Function rrf_fusion 

Source
pub fn rrf_fusion(
    dense_results: &[(u64, f32)],
    sparse_results: &[(u64, f32)],
    k: u32,
    top_n: usize,
) -> Vec<FusionResult>
Expand description

Reciprocal Rank Fusion (RRF) algorithm.

Combines two ranked lists into a single ranking using the formula: score(d) = sum(1 / (k + rank_i(d))) for each list i.

§Algorithm

  1. Build a map of document IDs to their ranks in each list
  2. For each unique document, compute RRF score
  3. Sort by descending RRF score
  4. Return top N results

§Arguments

  • dense_results - Results from dense search as (id, score) tuples, ordered by descending score. Scores are not used; only rank matters.
  • sparse_results - Results from sparse search as (id, score) tuples, ordered by descending score. Scores are not used; only rank matters.
  • k - RRF smoothing parameter (default 60). Higher values give more weight to documents that appear lower in the ranking.
  • top_n - Number of results to return.

§Returns

Vec of FusionResult containing fused results sorted by descending RRF score.

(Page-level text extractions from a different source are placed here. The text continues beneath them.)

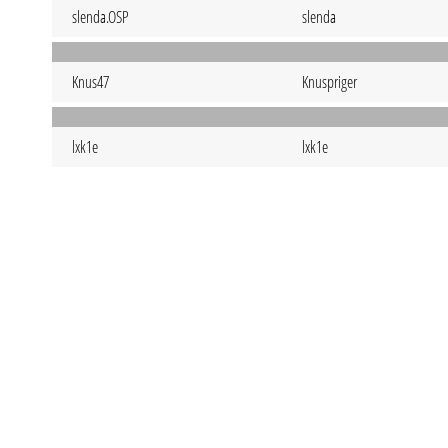
slenda.OSP
slenda
Knus47
Knuspriger
lxk1e
lxk1e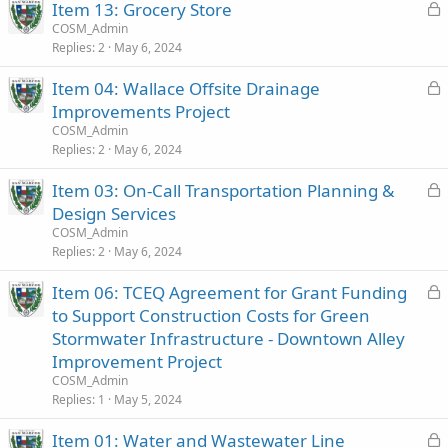
L
Item 13: Grocery Store
d
o
COSM_Admin
Replies
2
May 6, 2024
c
k
L
Item 04: Wallace Offsite Drainage
e
o
Improvements Project
d
c
COSM_Admin
k
Replies
2
May 6, 2024
e
L
Item 03: On-Call Transportation Planning &
d
o
Design Services
c
COSM_Admin
k
Replies
2
May 6, 2024
e
L
Item 06: TCEQ Agreement for Grant Funding
d
o
to Support Construction Costs for Green
c
Stormwater Infrastructure - Downtown Alley
k
Improvement Project
e
COSM_Admin
d
Replies
1
May 5, 2024
L
Item 01: Water and Wastewater Line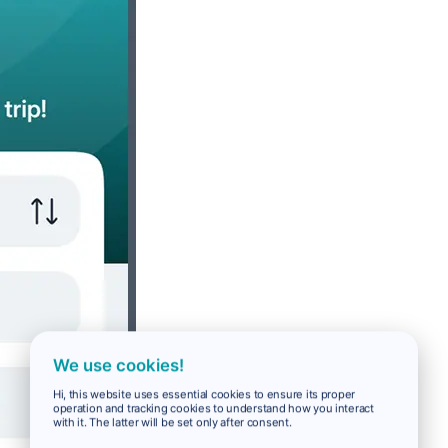
We use cookies!
Hi, this website uses essential cookies to ensure its proper
operation and tracking cookies to understand how you interact
with it. The latter will be set only after consent.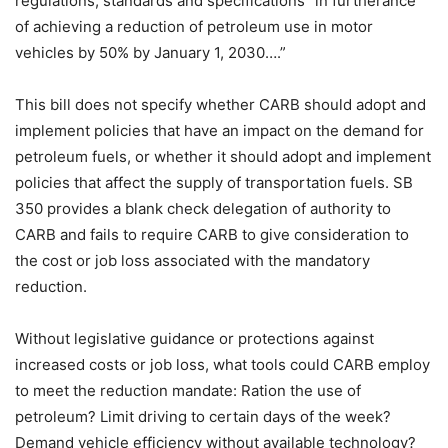
regulations, standards and specifications “in furtherance
of achieving a reduction of petroleum use in motor
vehicles by 50% by January 1, 2030….”
This bill does not specify whether CARB should adopt and
implement policies that have an impact on the demand for
petroleum fuels, or whether it should adopt and implement
policies that affect the supply of transportation fuels. SB
350 provides a blank check delegation of authority to
CARB and fails to require CARB to give consideration to
the cost or job loss associated with the mandatory
reduction.
Without legislative guidance or protections against
increased costs or job loss, what tools could CARB employ
to meet the reduction mandate: Ration the use of
petroleum? Limit driving to certain days of the week?
Demand vehicle efficiency without available technology?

Includes rank information from both lists.

§Performance

  • Time: O(d + s + u log u) where d = |dense|, s = |sparse|, u = unique IDs
  • Space: O(u) for the score map

§Reference

Cormack, G.V., Clarke, C.L.A., and Buettcher, S. (2009). “Reciprocal Rank Fusion outperforms Condorcet and individual Rank Learning Methods” SIGIR 2009.

§Example

use edgevec::hybrid::rrf_fusion;

// Dense results (ordered by relevance)
let dense = vec![(1, 0.95), (2, 0.80), (3, 0.75)];

// Sparse results (ordered by BM25 score)
let sparse = vec![(2, 5.5), (4, 4.2), (1, 3.8)];

// Fuse with k=60
let results = rrf_fusion(&dense, &sparse, 60, 10);

// ID 2 appears in both lists (rank 2 + rank 1), should score high
// ID 1 appears in both lists (rank 1 + rank 3)
// ID 3 only in dense (rank 3)
// ID 4 only in sparse (rank 2)
assert_eq!(results[0].id, 2); // Best combined rank